WRITTEN EXERCISE:
Copy the odd news stories below word for word, everything from "Goat Breaks into" down to "leading to a farm.".

** start EXCERPTED TEXT **

Bullet Stopped by Hair Weave

Briana Bonds drove to a store in Kansas City, where her ex-boyfriend spotted her and shot  into her car. The rear window was shattered under the force of four or five shots as Bonds drove away. Later, a bullet was recovered from Bonds' hair! Bonds believes her tightly-woven hair extensions slowed the bullet and protected her from harm. The boyfriend, Juan Kemp, and another man were arrested in the incident.

Goat Breaks into Home, Eats Cake

Sherry Shirley of Westford, Wisconsin opened her front door to let her dog in Saturday, and a goat rushed inside, jumped onto a kitchen counter, and began to eat a cake that was cooling. A neighbor pulled he goat outside by its horns before police arrived. Captain Molly Soblewski said the goat left tracks leading to a farm.

"The goat didn't do a lot of damage. It knocked some dishes to the floor that broke and began eating the chocolate cake she had just made," Soblewski said.

"It was just an unfortunate circumstance," she said. "I feel sorry for the lady, but it is kind of funny."

Ireland's Worst Driver Identified

150prawojazdy.jpgTraffic police in Ireland had continually cited Prawo Jazdy for various driving and parking violations, but Mr. Jazdy always gave a different address. The mystery driver was recently unveiled when it was pointed out that "Prawo Jazdy", the words at the top of the license, is Polish for "driver's license"! Poles are Ireland's most numerous immigrant group. A search revealed that Prawo Jazdy was ticketed over 50 times! Presumably, Irish police have learned two words of Polish through the embarrassing incident.

Indiana Woman Lonely After 23 Marriages

Linda Wolfe of Anderson, Indiana is in the Guiness Book of World Records as the most married woman, with 23 marriages under her belt. Now 68, Wolfe has been single for twelve years, but is open to the possibility of getting hitched for the 24th time.

** end EXCERPTED TEXT **
** start EXTRACTED ENTRIES **

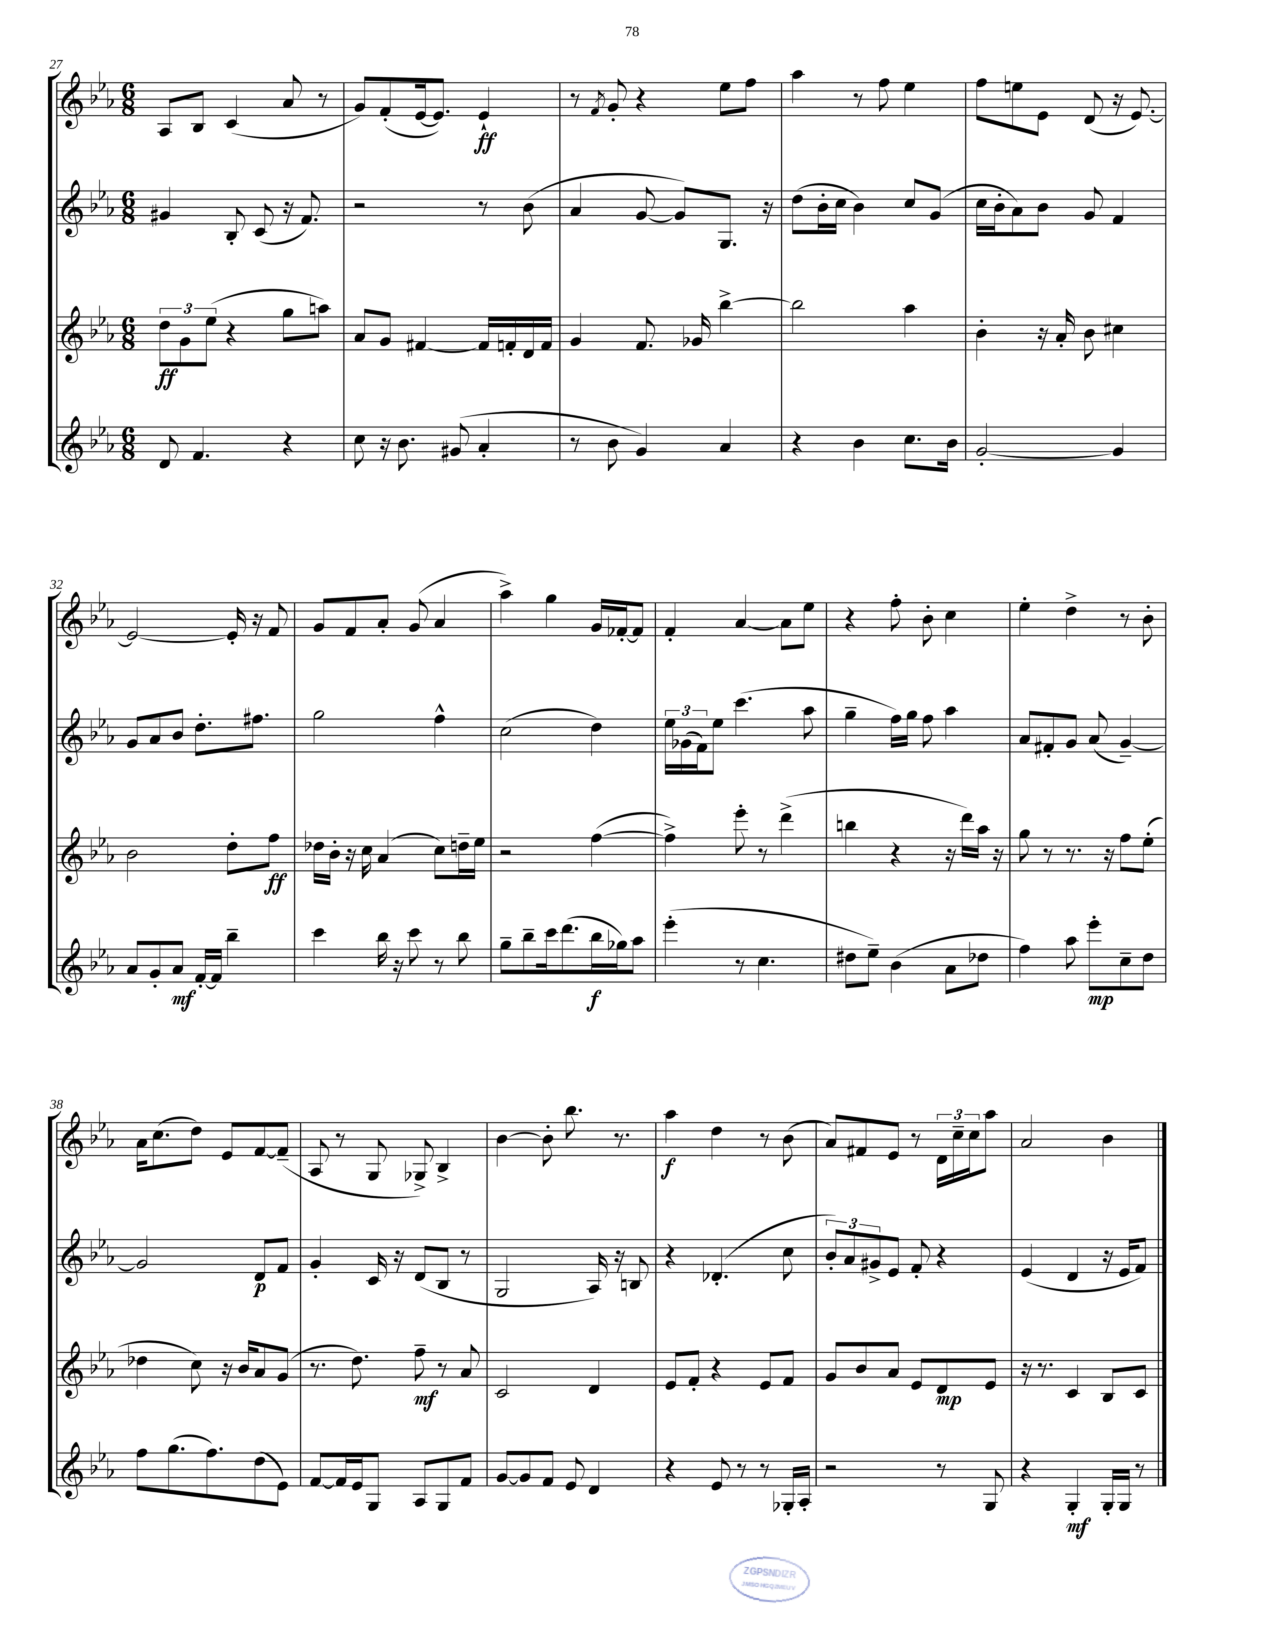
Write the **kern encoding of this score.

**kern	**dynam	**kern	**dynam	**kern	**dynam	**kern	**dynam
*part4	*part4	*part3	*part3	*part2	*part2	*part1	*part1
*staff4	*staff4	*staff3	*staff3	*staff2	*staff2	*staff1	*staff1
*clefG2	*	*clefG2	*	*clefG2	*	*clefG2	*
*k[b-e-a-]	*	*k[b-e-a-]	*	*k[b-e-a-]	*	*k[b-e-a-]	*
*M6/8	*	*M6/8	*	*M6/8	*	*M6/8	*
=27	=27	=27	=27	=27	=27	=27	=27
8d/	.	12dd\L	ff	4g#X/	.	8A-/L	.
.	.	12g\	.	.	.	.	.
4.f/	.	.	.	.	.	8B-/J	.
.	.	(12ee-\J	.	.	.	.	.
.	.	4r	.	8B-'/	.	(4c/	.
.	.	.	.	(8c/	.	.	.
4r	.	8gg\L	.	16r	.	8a-/	.
.	.	.	.	8.f/)	.	.	.
.	.	8aan\J)	.	.	.	8r	.
=28	=28	=28	=28	=28	=28	=28	=28
8cc\	.	8a-/L	.	2r	.	8g/L)	.
16r	.	8g/J	.	.	.	(8f'/	.
8.b-\	.	.	.	.	.	.	.
.	.	[4f#X/	.	.	.	[16e-/k	.
.	.	.	.	.	.	8.e-/J])	.
(8g#X/	.	.	.	.	.	.	.
4a-'/	.	16f#/LL]	.	8r	.	4e-`/	ff
.	.	16fn'/	.	.	.	.	.
.	.	16d/	.	(8b-\	.	.	.
.	.	16f/JJ	.	.	.	.	.
=29	=29	=29	=29	=29	=29	=29	=29
8r	.	4g/	.	4a-/	.	8r	.
.	.	.	.	.	.	8qf/	.
8b-\	.	.	.	.	.	8g'/	.
4g/)	.	8.f/	.	[8g/	.	4r	.
.	.	.	.	8g/L])	.	.	.
.	.	16g-X/	.	.	.	.	.
4a-/	.	[4bb-^\	.	8.G/J	.	8ee-\L	.
.	.	.	.	.	.	8ff\J	.
.	.	.	.	16r	.	.	.
=30	=30	=30	=30	=30	=30	=30	=30
4r	.	2bb-\]	.	(8dd\L	.	4aa-\	.
.	.	.	.	16b-'\L	.	.	.
.	.	.	.	16cc\JJ	.	.	.
4b-\	.	.	.	4b-\)	.	8r	.
.	.	.	.	.	.	8ff\	.
8.cc\L	.	4aa-\	.	8cc/L	.	4ee-\	.
.	.	.	.	(8g/J	.	.	.
16b-\Jk	.	.	.	.	.	.	.
=31	=31	=31	=31	=31	=31	=31	=31
[2g'/	.	4b-'\	.	16cc\LL	.	8ff\L	.
.	.	.	.	16b-'\J	.	.	.
.	.	.	.	8a-\)	.	8een\	.
.	.	16r	.	8b-\J	.	8e-\J	.
.	.	16a-'/	.	.	.	.	.
.	.	8b-\	.	8g/	.	(8d/	.
4g/]	.	4cc#X\	.	4f/	.	16r	.
.	.	.	.	.	.	[8.e-/)	.
!!LO:LB:g=z
=32	=32	=32	=32	=32	=32	=32	=32
8a-/L	.	2b-\	.	8g/L	.	2e-/_	.
8g'/	.	.	.	8a-/	.	.	.
8a-/J	mf	.	.	8b-/J	.	.	.
[16f'/LL	.	.	.	8.dd'\L	.	.	.
16f/JJ]	.	.	.	.	.	.	.
4bb-~\	.	8dd'\L	.	.	.	16e-'/]	.
.	.	.	.	8.ff#X\J	.	16r	.
.	.	8ff\J	ff	.	.	8f/	.
=33	=33	=33	=33	=33	=33	=33	=33
4ccc\	.	16dd-X\LL	.	2gg\	.	8g/L	.
.	.	16b-'\JJ	.	.	.	.	.
.	.	16r	.	.	.	8f/	.
.	.	16cc\	.	.	.	.	.
16bb-\	.	(4a-/	.	.	.	8a-'/J	.
16r	.	.	.	.	.	.	.
8ccc\	.	.	.	.	.	(8g/	.
8r	.	8cc\L)	.	4ff^^\	.	4a-/	.
8bb-\	.	16ddn~\L	.	.	.	.	.
.	.	16ee-\JJ	.	.	.	.	.
=34	=34	=34	=34	=34	=34	=34	=34
8gg~\L	.	2r	.	(2cc\	.	4aa-^\)	.
8bb-~\	.	.	.	.	.	.	.
16ccc\k	.	.	.	.	.	4gg\	.
(8.ddd\	.	.	.	.	.	.	.
16bb-\L	f	([4ff\	.	4dd\)	.	16g/LL	.
16gg-X\J)	.	.	.	.	.	[16f-X'/J	.
8aa-\J	.	.	.	.	.	8f-/J]	.
=35	=35	=35	=35	=35	=35	=35	=35
(4eee-'\	.	4ff^\])	.	24ee-\LL	.	4f'/	.
.	.	.	.	(24g-X\	.	.	.
.	.	.	.	24f\J)	.	.	.
.	.	.	.	8ee-\J	.	.	.
8r	.	8eee-'\	.	(4.ccc\	.	[4a-/	.
4.cc\	.	8r	.	.	.	.	.
.	.	(4ddd^\	.	.	.	8a-\L]	.
.	.	.	.	8aa-\	.	8ee-\J	.
=36	=36	=36	=36	=36	=36	=36	=36
8dd#X\L	.	4bbn\	.	4gg~\	.	4r	.
8ee-~\J)	.	.	.	.	.	.	.
(4b-\	.	4r	.	16ff\LL)	.	8ff'\	.
.	.	.	.	16gg\JJ	.	.	.
.	.	.	.	8ff\	.	8b-'\	.
8a-\L	.	16r	.	4aa-\	.	4cc\	.
.	.	16ddd\LL)	.	.	.	.	.
8dd-X\J	.	16aa-\JJ	.	.	.	.	.
.	.	16r	.	.	.	.	.
=37	=37	=37	=37	=37	=37	=37	=37
4ff\)	.	8gg\	.	8a-/L	.	4ee-'\	.
.	.	8r	.	8f#X'/	.	.	.
8aa-\	.	8.r	.	8g/J	.	4dd^\	.
8eee-'\L	mp	.	.	(8a-/	.	.	.
.	.	16r	.	.	.	.	.
8cc~\	.	8ff\L	.	[4g~/)	.	8r	.
8dd\J	.	(8ee-'\J	.	.	.	8b-'\	.
!!LO:LB:g=z
=38	=38	=38	=38	=38	=38	=38	=38
8ff\L	.	4dd-X\	.	2g/]	.	16a-\KL	.
.	.	.	.	.	.	(8.cc\	.
(8.gg\	.	.	.	.	.	.	.
.	.	8cc\)	.	.	.	8dd\J)	.
8.ff\)	.	.	.	.	.	.	.
.	.	16r	.	.	.	8e-/L	.
.	.	16b-/KL	.	.	.	.	.
(8dd\	.	8a-/	.	8d/L	p	[8f/	.
8e-\J)	.	(8g/J	.	8f/J	.	(8f~/J]	.
=39	=39	=39	=39	=39	=39	=39	=39
[8f/L	.	8.r	.	4g'/	.	8A-/	.
16f/L]	.	.	.	.	.	8r	.
16e-/J	.	8.dd\)	.	.	.	.	.
8G/J	.	.	.	16c/	.	8G/	.
.	.	.	.	16r	.	.	.
8A-/L	.	8ff~\	mf	(8d/L	.	8G-X^/)	.
8G/	.	8r	.	8B-/J	.	4B-^/	.
8f/J	.	8a-/	.	8r	.	.	.
=40	=40	=40	=40	=40	=40	=40	=40
[8g/L	.	2c/	.	2G/	.	[4b-\	.
8g/]	.	.	.	.	.	.	.
8f/J	.	.	.	.	.	8b-'\]	.
8e-/	.	.	.	.	.	8.bb-\	.
4d/	.	4d/	.	16A-/)	.	.	.
.	.	.	.	16r	.	8.r	.
.	.	.	.	8Bn/	.	.	.
=41	=41	=41	=41	=41	=41	=41	=41
4r	.	8e-/L	.	4r	.	4aa-\	f
.	.	8f'/J	.	.	.	.	.
8e-/	.	4r	.	(4.d-X'/	.	4dd\	.
8r	.	.	.	.	.	.	.
8r	.	8e-/L	.	.	.	8r	.
16G-X'/LL	.	8f/J	.	8cc\	.	(8b-\	.
16A-'/JJ	.	.	.	.	.	.	.
=42	=42	=42	=42	=42	=42	=42	=42
2r	.	8g/L	.	12b-'/L)	.	8a-/L)	.
.	.	.	.	12a-/	.	.	.
.	.	8b-/	.	.	.	8f#X/	.
.	.	.	.	12g#X^/	.	.	.
.	.	8a-/J	.	8e-/J	.	8e-/J	.
.	.	8e-/L	.	8f'/	.	8r	.
8r	.	8d/	mp	4r	.	24d\LL	.
.	.	.	.	.	.	24cc~\	.
.	.	.	.	.	.	24cc\J	.
8G/	.	8e-/J	.	.	.	8aa-\J	.
=43	=43	=43	=43	=43	=43	=43	=43
4r	.	16r	.	(4e-/	.	2a-/	.
.	.	8.r	.	.	.	.	.
4G'/	mf	4c/	.	4d/	.	.	.
16G'/LL	.	8B-/L	.	16r	.	4b-\	.
16G/JJ	.	.	.	16e-/KL	.	.	.
8r	.	8c/J	.	8f/J)	.	.	.
==	==	==	==	==	==	==	==
*-	*-	*-	*-	*-	*-	*-	*-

** end EXTRACTED ENTRIES **

EXPECTED ANSWER:
Goat Breaks into Home, Eats Cake

Sherry Shirley of Westford, Wisconsin opened her front door to let her dog in Saturday, and a goat rushed inside, jumped onto a kitchen counter, and began to eat a cake that was cooling. A neighbor pulled he goat outside by its horns before police arrived. Captain Molly Soblewski said the goat left tracks leading to a farm.